Tentoonstelling Boven het Maaiveld: 25 jaar archeologische vondsten. Tot en met 7 september in Rijksmuseum van Oudheden, Leiden.

In het Rijksmuseum van Oudheden kun je dagenlang dwalen door de erfenis die de oude Egyptenaren, de Grieken en de Romeinen ons hebben nagelaten. In de inmiddels voorbije expositie Bronstijd: Vuur van verandering kon je veel te weten komen over de bronstijd (2000-800 v. Chr.). De talrijke toepassingen van het nieuw ontdekte metaal bracht de samenlevingen in heel Europa op een hoger plan.
In de nieuwe tentoonstelling Boven het maaiveld blijven we dichter bij huis. In deze expositie worden de bijzondere vondsten getoond die de Nederlandse bodem de afgelopen 25 jaar prijs heeft gegeven.
Met 500 objecten wordt een beroep gedaan op het uithoudings- en het voorstellingsvermogen van de bezoeker. Dat laatste is niet zo moeilijk. De vormgevers van de tentoonstelling hebben de voorwerpen die tussen 2000-2025 op 200 vindplaatsen bovengronds kwamen op aansprekende wijze gepresenteerd.
Veel objecten steken letterlijk èn figuurlijk boven het maaiveld uit. Ze zijn niet alleen mooi of interessant qua uiterlijk, maar vertellen ook iets over de gebruikswaarde in de ontstaanstijd. Zoals een mantelspeld in de vorm van een Cicade. De vleugels dragen nog de sporen van glas of email. De speciale naaldconstructie verraadt dat de in 2015 in Utrecht gevonden fibula afkomstig is van de Balkan!
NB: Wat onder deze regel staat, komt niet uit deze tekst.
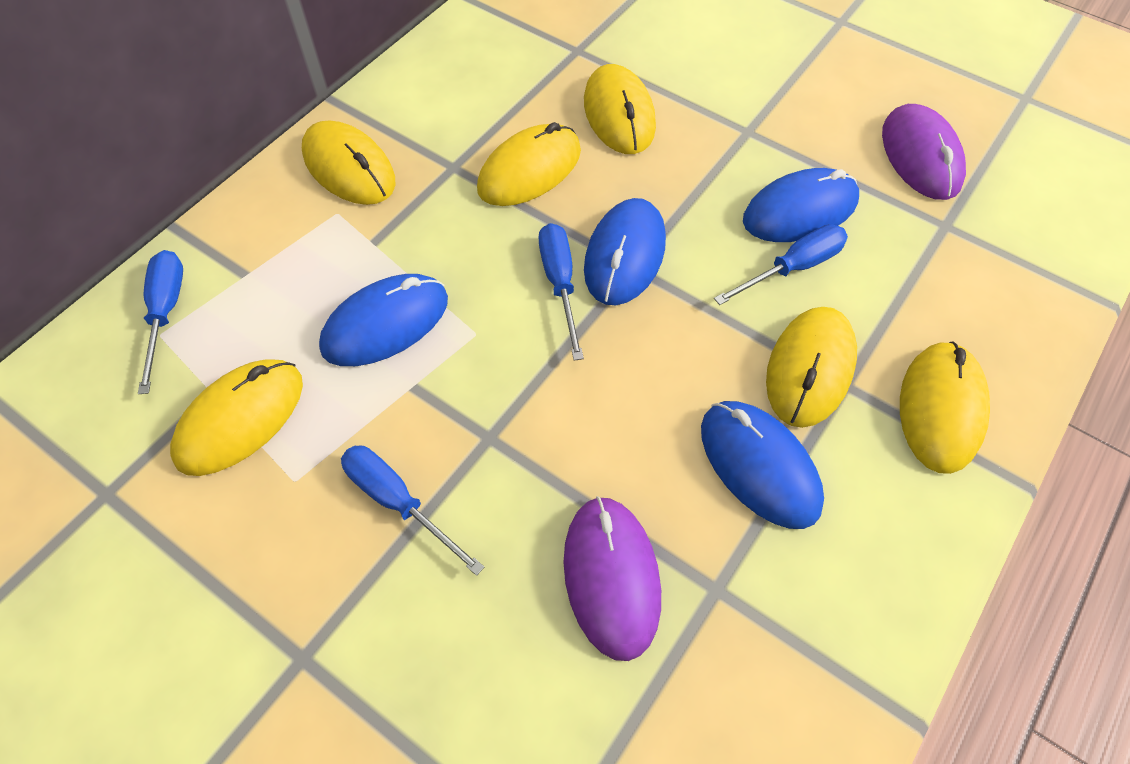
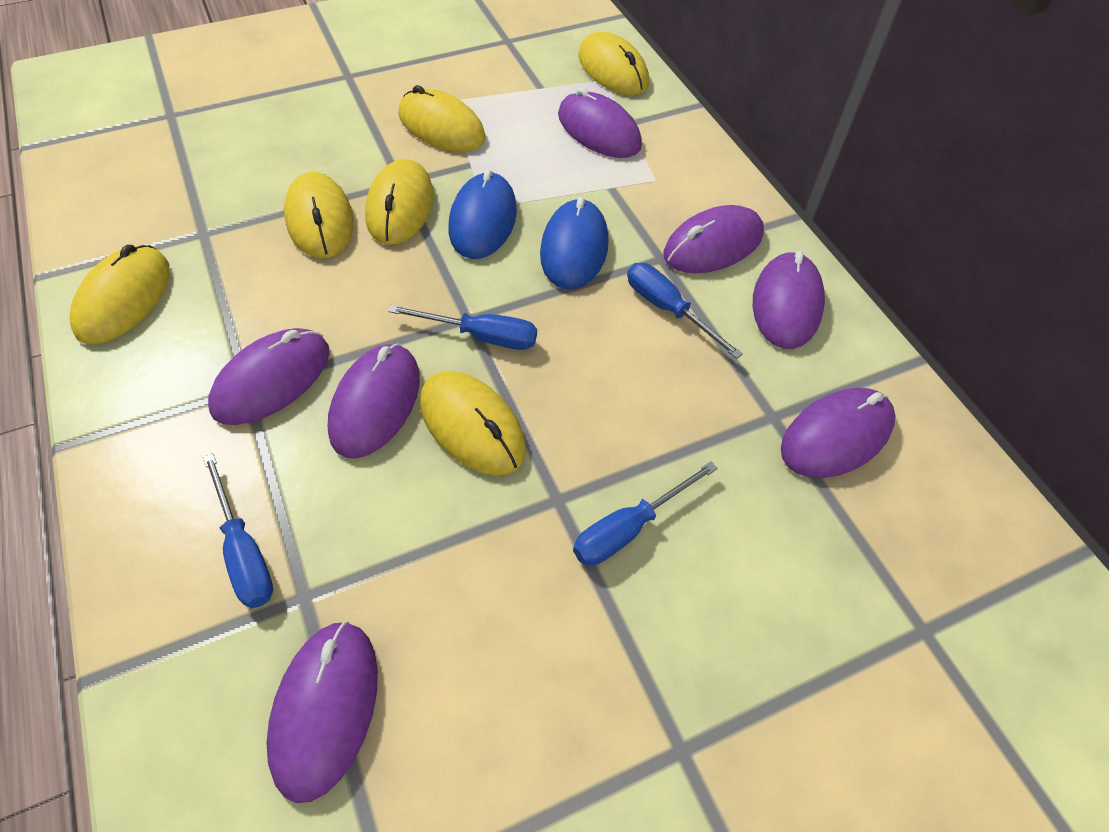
blue mouse: 4 -> 2
purple mouse: 2 -> 7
Bezoekers uit het hele land kunnen in deze expositie iets van hun gading vinden. Alle Nederlandse provincies en de Caribische eilanden zijn vertegenwoordigd.
Anders dan de traditionele benadering, waarin uitsluitend archeologen en overheidsinstanties aan bod komen, hebben ook amateurs die bijdroegen aan de expositie een stem gekregen. Jongens met metaaldetectors, mensen die een toevallige vondst deden en niet in de laatste plaats: vrijwilligers!
Alle getoonde voorwerpen zijn op eigen wijze waardevol en roepen uiteenlopende vragen op. Ze zijn mooi, uniek of verrassend. Dat geldt ook voor de vindplaats, zoals een kostbare bord van Japans porselein in de zogeheten Kutani-stijl dat het archeologenhart sneller deed kloppen. Het in olijfgroen en roze beschilderde -oudst bekende uit Japan geïmporteerde bord in ons land- werd opgediept uit de beerput van het huis van Cornelis Lampsins, de vermogende Vlissingse reder die zich als bewindhebber van de WIC baron (…) van het eiland Tobago mocht noemen.
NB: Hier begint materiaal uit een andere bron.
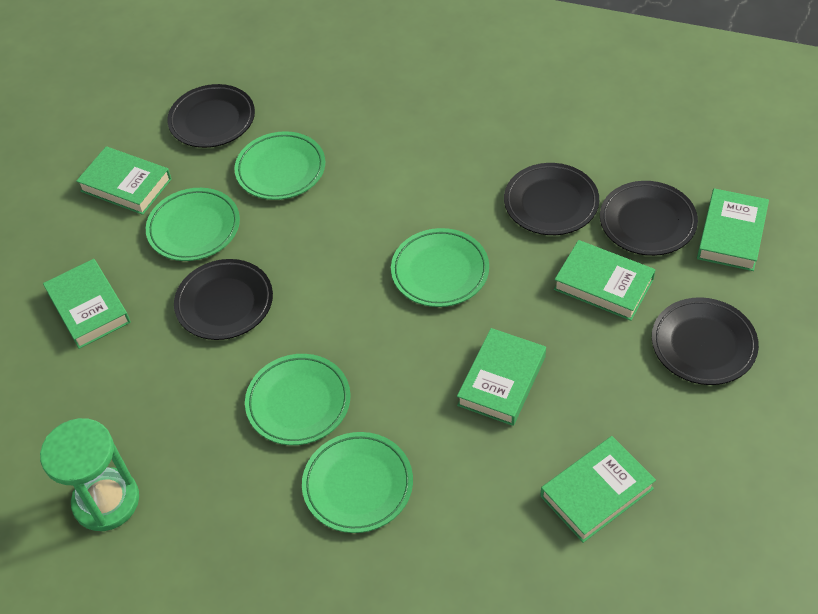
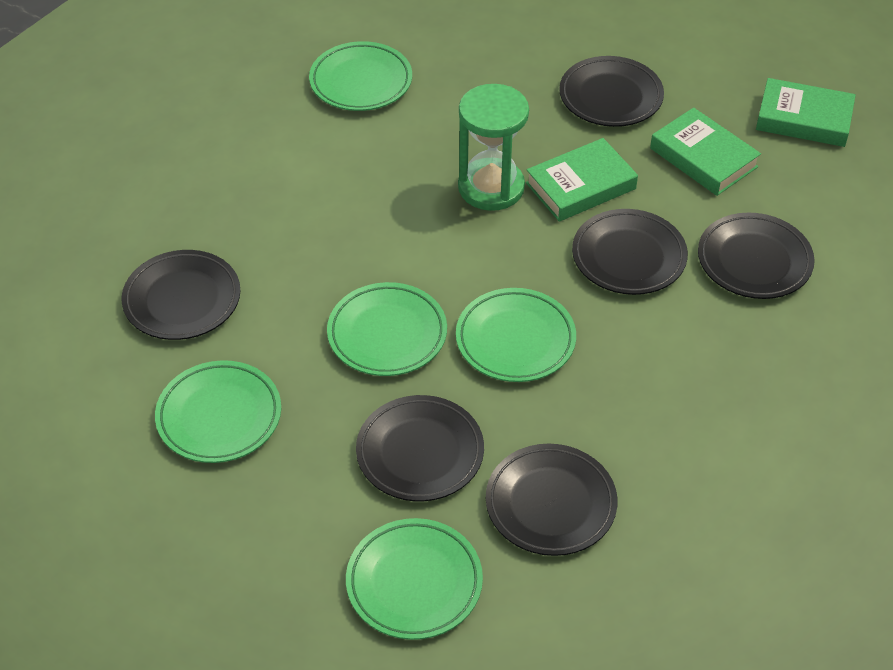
black plate: 5 -> 6
green book: 6 -> 3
Wat is er in de tijdspanne van 25 jaar al niet opgegraven? Je kunt het zo gek niet bedenken. Van alledaagse en luxe gebruiksvoorwerpen, wapens, munten en sieraden is de toepassing nog wel te achterhalen, maar de botten van een leeuw die op het Haagse Binnenhof bovengronds kwamen bezorgden de onderzoekers hoofdbrekens. Andere objecten zorgen ondanks, of juist door de distantie in tijd voor emotie.
Zoals de uitzonderlijk goed bewaard gebleven gebreide kindersok uit het midden van de 16e eeuw die in Groningen werd gevonden. De gedachte aan een kindervoetje dat hier destijds in rondgelopen heeft zorgt over de eeuwen heen voor connectie en emotie. Dat geldt ook voor meer recente persoonlijke bezittingen uit Kamp Westerbork en voorwerpen uit de West, die herinneren aan het slavernijverleden.

Scheepswrakken die eeuwenlang op de zeebodem hebben gelegen vormen als tijdscapsule ook een goed gedocumenteerde Fundgrube. Niet alleen de bewaarde inventaris van een schip dat naar de kelder ging, maar ook de versieringen aan het achterschip of de boeg zijn interessant. Zoals het boegbeeld van een schip dat tussen 1650-1675 op de rede van Texel is vergaan. Een afschrikwekkend beeld van een krijger met Phrygische muts dat vijanden op zee op andere gedachten moest brengen! De beeldtaal is illustratief voor de iconologie ten tijde van de 80-jarige oorlog. In de toen actuele Opstand tegen de Spaanse overheerser werd teruggegrepen op het roemruchte verleden van de Bataafse Opstand tegen de Romeinen.

Onderzoeksmethodes.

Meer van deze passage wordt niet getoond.